Option 1: Direct lowering funlang.match → LLVM (what we DON’T do)
// Directly to LLVM dialect
%tag = llvm.extractvalue ...
llvm.switch %tag [
0: ^nil_block,
1: ^cons_block
]
^nil_block:
// ... operations ...
llvm.br ^merge_block(%zero)
^cons_block:
// ... operations ...
llvm.br ^merge_block(%sum)
^merge_block(%result: i32):
llvm.return %result
문제점:
- Lost structure: CFG는 원래 match의 case structure를 상실
- Harder optimization: Which blocks belong to which case? 불명확
- Debugging: LLVM IR에서 source pattern matching 추적 어려움
- Lowering complexity: funlang.match → LLVM을 한 번에 구현해야 함
Option 2: Progressive lowering funlang.match → SCF → CF → LLVM (what we do)
// Stage 1: FunLang
%result = funlang.match %lst : !funlang.list<i32> -> i32 {
^nil: funlang.yield %zero : i32
^cons(%h, %t): funlang.yield %sum : i32
}
// Stage 2: SCF (structured, high-level)
%tag_index = // extract tag and cast to index
%result = scf.index_switch %tag_index : index -> i32
case 0 { scf.yield %zero : i32 }
case 1 { scf.yield %sum : i32 }
// Stage 3: CF (goto-style, low-level)
cf.switch %tag_index [
0: ^block_0,
1: ^block_1
]
^block_0: cf.br ^merge(%zero)
^block_1: cf.br ^merge(%sum)
^merge(%result: i32): ...
// Stage 4: LLVM (machine-level)
llvm.switch %tag_i8 [
0: ^llvm_0,
1: ^llvm_1
]
// ... LLVM blocks ...
장점:
- Separation of concerns: 각 lowering pass는 하나의 변환만 책임
- Optimization hooks: SCF level에서 pattern-specific optimizations
- Incremental verification: 각 stage마다 IR 검증 가능
- Easier debugging: 문제 발생 시 어느 stage에서 일어났는지 명확
Comparison: SCF vs CF
| Aspect | SCF | CF |
|---|---|---|
| Structure | Nested regions | Flat blocks |
| Control flow | Implicit (yield returns) | Explicit (br/switch) |
| Source mapping | Preserves match structure | Lost |
| Optimization | High-level (dead case elimination) | Low-level (block merging) |
| Readability | High (similar to source) | Low (machine-like) |
Example: Dead case elimination at SCF level
// Input: match on statically-known value
%nil = funlang.nil : !funlang.list<i32>
%result = funlang.match %nil : !funlang.list<i32> -> i32 {
^nil: funlang.yield %zero : i32
^cons(%h, %t): funlang.yield %sum : i32 // Dead!
}
// After lowering to SCF
%tag_index = arith.constant 0 : index // Statically known!

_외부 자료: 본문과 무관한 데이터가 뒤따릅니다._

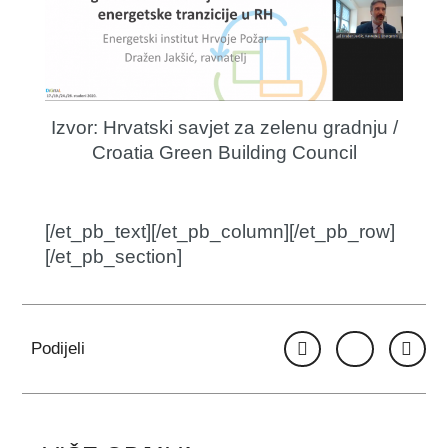
Izvor: Hrvatski savjet za zelenu gradnju /
Croatia Green Building Council
[/et_pb_text][/et_pb_column][/et_pb_row]
[/et_pb_section]
Podijeli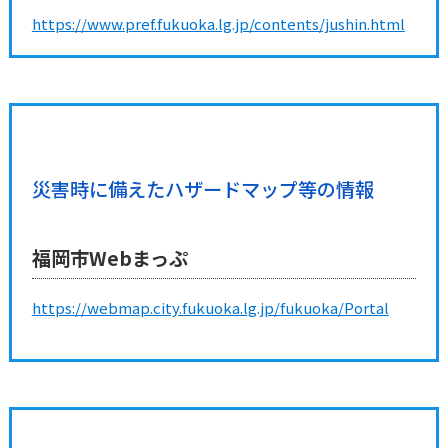
https://www.pref.fukuoka.lg.jp/contents/jushin.html
災害時に備えたハザードマップ等の情報
福岡市Webまっぷ
https://webmap.city.fukuoka.lg.jp/fukuoka/Portal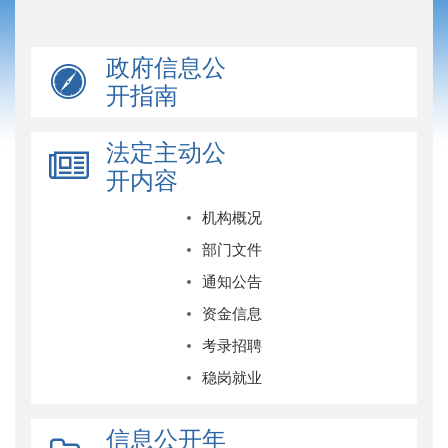
政府信息公
开指南
法定主动公
开内容
机构概况
部门文件
通知公告
资金信息
考录招聘
稳岗就业
信息公开年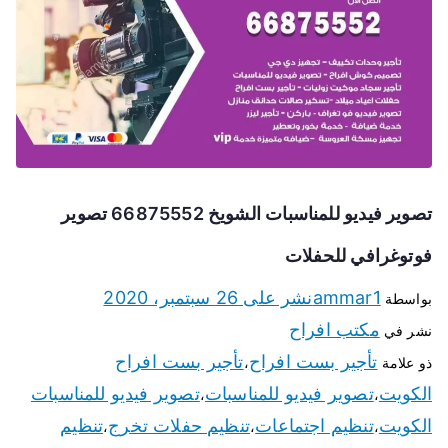
تصوير فيديو للمناسبات الشويخ 66875552 تصوير
فوتوغرافي للحفلات
ammar1
نشر على
26 سبتمبر، 2020
بواسطة
مكتب افراح
نشر في
تأجير بست افراح
تأجير بست افراح
ذو علامة
،
الكويت
تصوير فيديو للمناسبات
تصوير فيديو للمناسبات
،
،
الكويت
تنظيم اجتماعات
تنظيم حفلات تخرج
تنظيم
،
،
،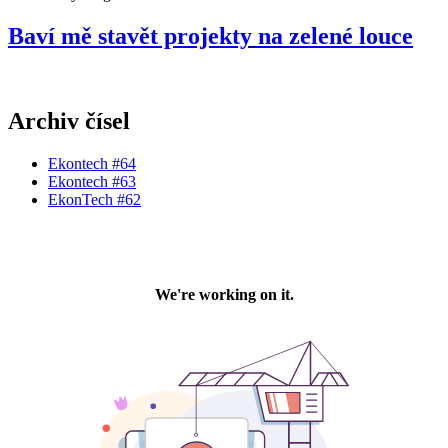
Baví mě stavět projekty na zelené louce
Archiv čísel
Ekontech #64
Ekontech #63
EkonTech #62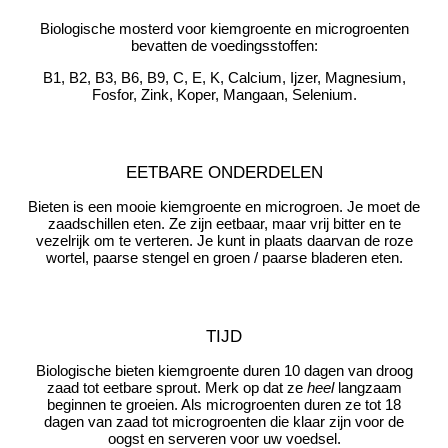
Biologische mosterd voor kiemgroente en microgroenten
bevatten de voedingsstoffen:
B1, B2, B3, B6, B9, C, E, K, Calcium, Ijzer, Magnesium,
Fosfor, Zink, Koper, Mangaan, Selenium.
EETBARE ONDERDELEN
Bieten is een mooie kiemgroente en microgroen. Je moet de
zaadschillen eten. Ze zijn eetbaar, maar vrij bitter en te
vezelrijk om te verteren. Je kunt in plaats daarvan de roze
wortel, paarse stengel en groen / paarse bladeren eten.
TIJD
Biologische bieten kiemgroente duren 10 dagen van droog
zaad tot eetbare sprout. Merk op dat ze
heel
langzaam
beginnen te groeien. Als microgroenten duren ze tot 18
dagen van zaad tot microgroenten die klaar zijn voor de
oogst en serveren voor uw voedsel.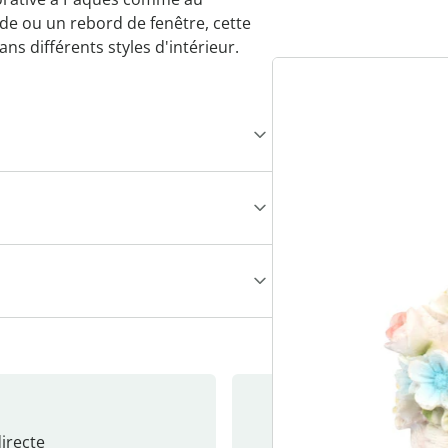
e ou un rebord de fenêtre, cette
s différents styles d'intérieur.
recte
S’abonne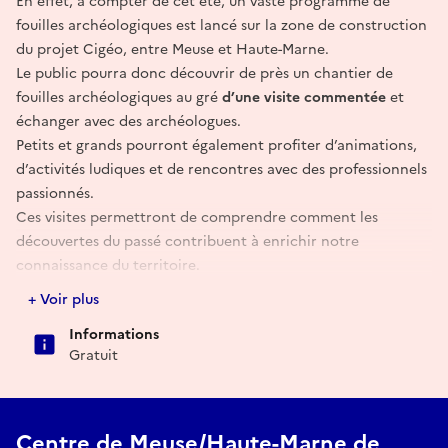
En effet, à compter de cet été, un vaste programme de
fouilles archéologiques est lancé sur la zone de construction
du projet Cigéo, entre Meuse et Haute-Marne.
Le public pourra donc découvrir de près un chantier de
fouilles archéologiques au gré
d’une visite commentée
et
échanger avec des archéologues.
Petits et grands pourront également profiter d’animations,
d’activités ludiques et de rencontres avec des professionnels
passionnés.
Ces visites permettront de comprendre comment les
découvertes du passé contribuent à enrichir notre
connaissance du territoire.
+ Voir plus
Réserver
Informations
Gratuit
Centre de Meuse/Haute-Marne de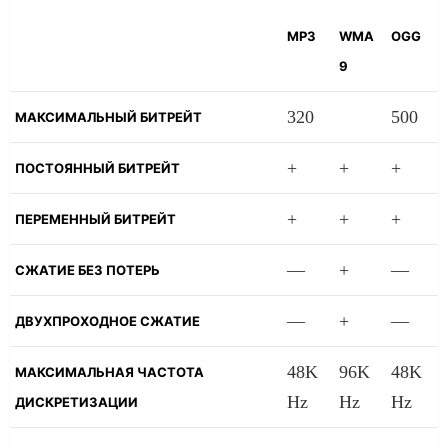
MP3
WMA
OGG
9
320
500
МАКСИМАЛЬНЫЙ БИТРЕЙТ
+
+
+
ПОСТОЯННЫЙ БИТРЕЙТ
+
+
+
ПЕРЕМЕННЫЙ БИТРЕЙТ
—
+
—
СЖАТИЕ БЕЗ ПОТЕРЬ
—
+
—
ДВУХПРОХОДНОЕ СЖАТИЕ
48K
96K
48K
МАКСИМАЛЬНАЯ ЧАСТОТА
Hz
Hz
Hz
ДИСКРЕТИЗАЦИИ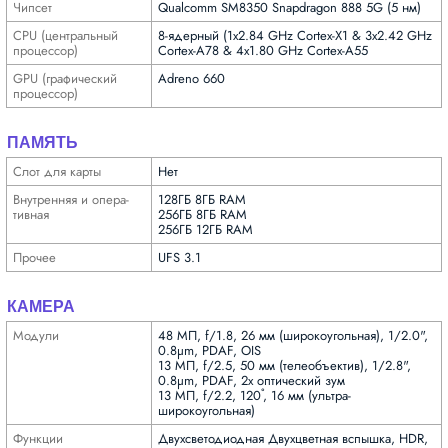
Чипсет
Qualcomm SM8350 Snapdragon 888 5G (5 нм)
CPU (централь­ный
8-ядерный (1x2.84 GHz Cortex-X1 & 3x2.42 GHz
процес­сор)
Cortex-A78 & 4x1.80 GHz Cortex-A55
GPU (графи­ческий
Adreno 660
процес­сор)
ПАМЯТЬ
Слот для карты
Нет
Внутрен­няя и опера­
128ГБ 8ГБ RAM
тивная
256ГБ 8ГБ RAM
256ГБ 12ГБ RAM
Прочее
UFS 3.1
КАМЕРА
Модули
48 МП, f/1.8, 26 мм (широкоугольная), 1/2.0",
0.8µm, PDAF, OIS
13 МП, f/2.5, 50 мм (телеобъектив), 1/2.8",
0.8µm, PDAF, 2x оптический зум
13 МП, f/2.2, 120˚, 16 мм (ультра­
широкоугольная)
Функ­ции
Двух­светодиодная Двухцветная вспышка, HDR,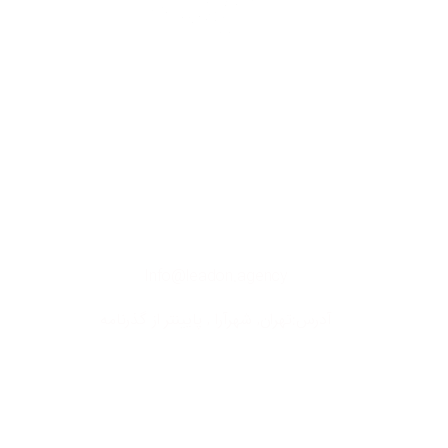
آژانس بازاریابی لیدان، یک آژانس دیجیتال مارکتینگ است که خدمات
دیجتال مارکتینگ، استراتژی، برند، مشاوره، تبلیغات، طراحی سایت و
بازاریابی شبکه‌های اجتماعی را دارد.
ارتباط
با
ما
Info@leadon.agency
آدرس:تهران, شهرآرا , پایینتر از گذرنامه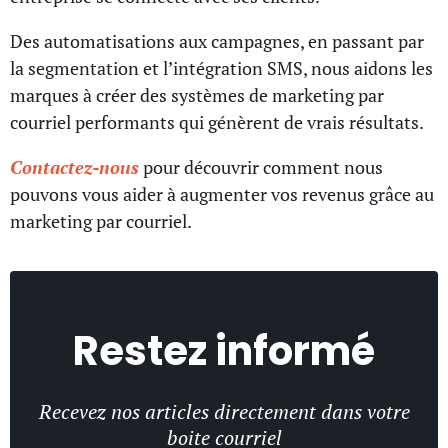
Des automatisations aux campagnes, en passant par
la segmentation et l’intégration SMS, nous aidons les
marques à créer des systèmes de marketing par
courriel performants qui génèrent de vrais résultats.
Contactez-nous
pour découvrir comment nous
pouvons vous aider à augmenter vos revenus grâce au
marketing par courriel.
Restez informé
Recevez nos articles directement dans votre
boite courriel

%result = scf.index_switch %tag_index : index -> i32
case 0 { scf.yield %zero : i32 }
case 1 { scf.yield %sum : i32 } // Dead case!

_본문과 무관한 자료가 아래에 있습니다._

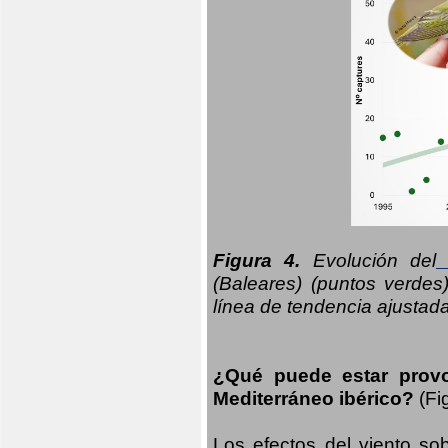
Figura 4.
Evolución del
n
(Baleares) (puntos verdes
línea de tendencia ajustad
¿Qué puede estar prov
Mediterráneo ibérico?
(Fi
Los efectos del viento sob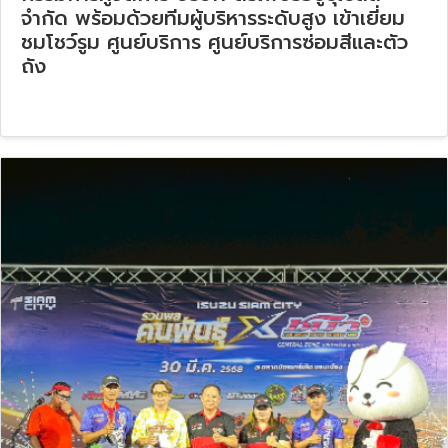
จำกัด พร้อมด้วยทีมผู้บริหารระดับสูง เข้าเยี่ยม
ชมโชว์รูม ศูนย์บริการ ศูนย์บริการซ่อมสีและตัว
ถัง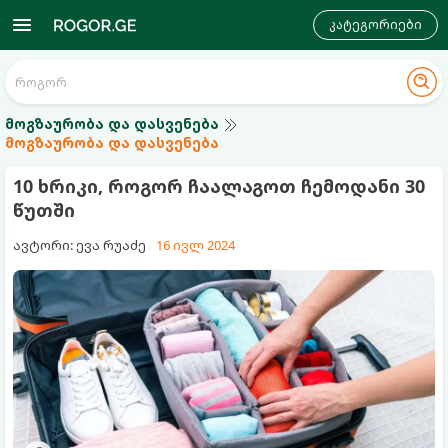
კატეგორიები
მოგზაურობა და დასვენება
მოგზაურობა და დასვენება
10 ხრიკი, როგორ ჩაალაგოთ ჩემოდანი 30
წუთში
ავტორი: ევა რუაძე
16 ივლ 2024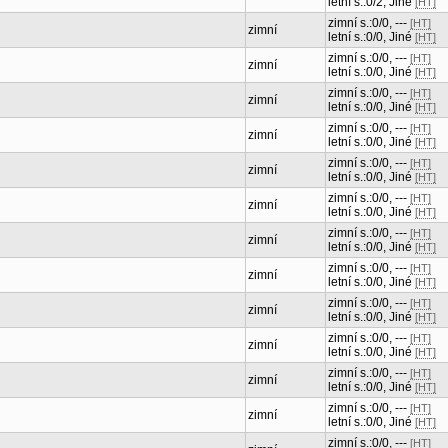
letní s.:0/2, Jiné
[HT]
zimní s.:0/0, ---
[HT]
zimní
letní s.:0/0, Jiné
[HT]
zimní s.:0/0, ---
[HT]
zimní
letní s.:0/0, Jiné
[HT]
zimní s.:0/0, ---
[HT]
zimní
letní s.:0/0, Jiné
[HT]
zimní s.:0/0, ---
[HT]
zimní
letní s.:0/0, Jiné
[HT]
zimní s.:0/0, ---
[HT]
zimní
letní s.:0/0, Jiné
[HT]
zimní s.:0/0, ---
[HT]
zimní
letní s.:0/0, Jiné
[HT]
zimní s.:0/0, ---
[HT]
zimní
letní s.:0/0, Jiné
[HT]
zimní s.:0/0, ---
[HT]
zimní
letní s.:0/0, Jiné
[HT]
zimní s.:0/0, ---
[HT]
zimní
letní s.:0/0, Jiné
[HT]
zimní s.:0/0, ---
[HT]
zimní
letní s.:0/0, Jiné
[HT]
zimní s.:0/0, ---
[HT]
zimní
letní s.:0/0, Jiné
[HT]
zimní s.:0/0, ---
[HT]
zimní
letní s.:0/0, Jiné
[HT]
zimní s.:0/0, ---
[HT]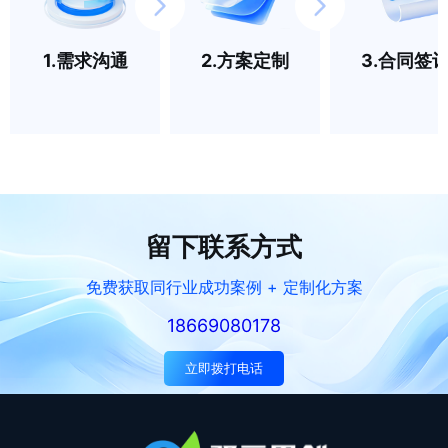
1.需求沟通
2.方案定制
3.合同签
留下联系方式
免费获取同行业成功案例 + 定制化方案
18669080178
立即拨打电话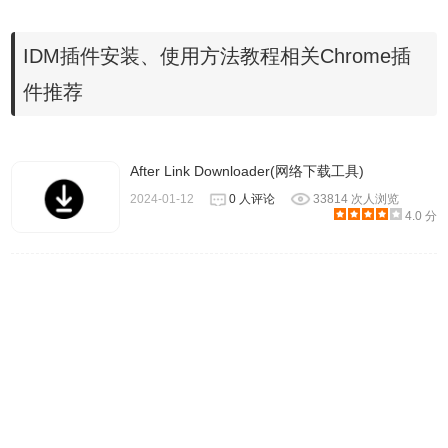
种情况下，你不需要做任何特别的事情，只要像往常一样浏
览互联网即可。如果IDM的类型与类型/扩展名列表匹配，则
IDM插件安装、使用方法教程相关Chrome插
IDM从Internet Explorer接管下载。使用IDM下载的文件类型/
件推荐
扩展名列表可以在选项 - >常规中编辑。如果IDM已经接管了
下载，它会显示下面的对话框
After Link Downloader(网络下载工具)
2024-01-12
0 人评论
33814 次人浏览
4.0 分
如果您点击“ 稍后下载”按钮，URL（网址）将被添加到下载
列表中，但下载过程不会启动。如果您点击开始下载按钮，
IDM将立即开始下载文件。IDM可让您将您的下载与IDM类别
相关联。IDM根据文件类型建议类别和默认的下载目录。您
可以编辑类别，在主IDM窗口中删除和添加新类别。如果你
想在下载之前看到一个zip文件的内容，你可以点击预览按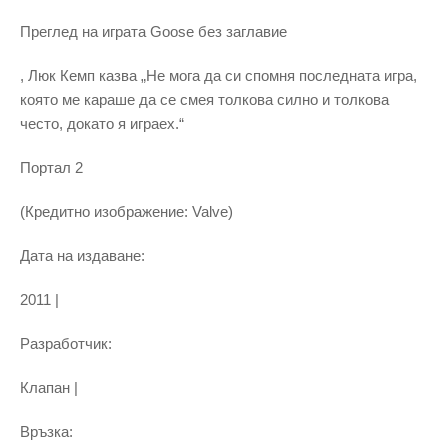
Преглед на играта Goose без заглавие
, Люк Кемп казва „Не мога да си спомня последната игра,
която ме караше да се смея толкова силно и толкова
често, докато я играех.“
Портал 2
(Кредитно изображение: Valve)
Дата на издаване:
2011 |
Разработчик:
Клапан |
Връзка:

// SCF optimizer can eliminate case 1
%result = scf.index_switch %tag_index : index -> i32
case 0 { scf.yield %zero : i32 }
// case 1 removed
// Further optimization: constant folding
%result = %zero // Direct replacement!
이런 최적화는 CF level에서는 훨씬 어렵다.
MatchOp Lowering Strategy
Goal: funlang.match → scf.index_switch 변환
Input (FunLang):
%result = funlang.match %lst : !funlang.list<i32> -> i32 {
^nil:
%zero = arith.constant 0 : i32
funlang.yield %zero : i32
^cons(%head: i32, %tail: !funlang.list<i32>):
%tail_sum = func.call @sum_list(%tail) : (!funlang.list<i32>) -> i32
%sum = arith.addi %head, %tail_sum : i32
funlang.yield %sum : i32
}
Output (SCF + LLVM):
// 1. Convert list type to struct
%struct = builtin.unrealized_conversion_cast %lst
: !funlang.list<i32> to !llvm.struct<(i32, ptr)>
// 2. Extract tag
%tag_i32 = llvm.extractvalue %struct[0] : !llvm.struct<(i32, ptr)>
%tag_index = arith.index_cast %tag_i32 : i32 to index
// 3. Extract data pointer (for cons case)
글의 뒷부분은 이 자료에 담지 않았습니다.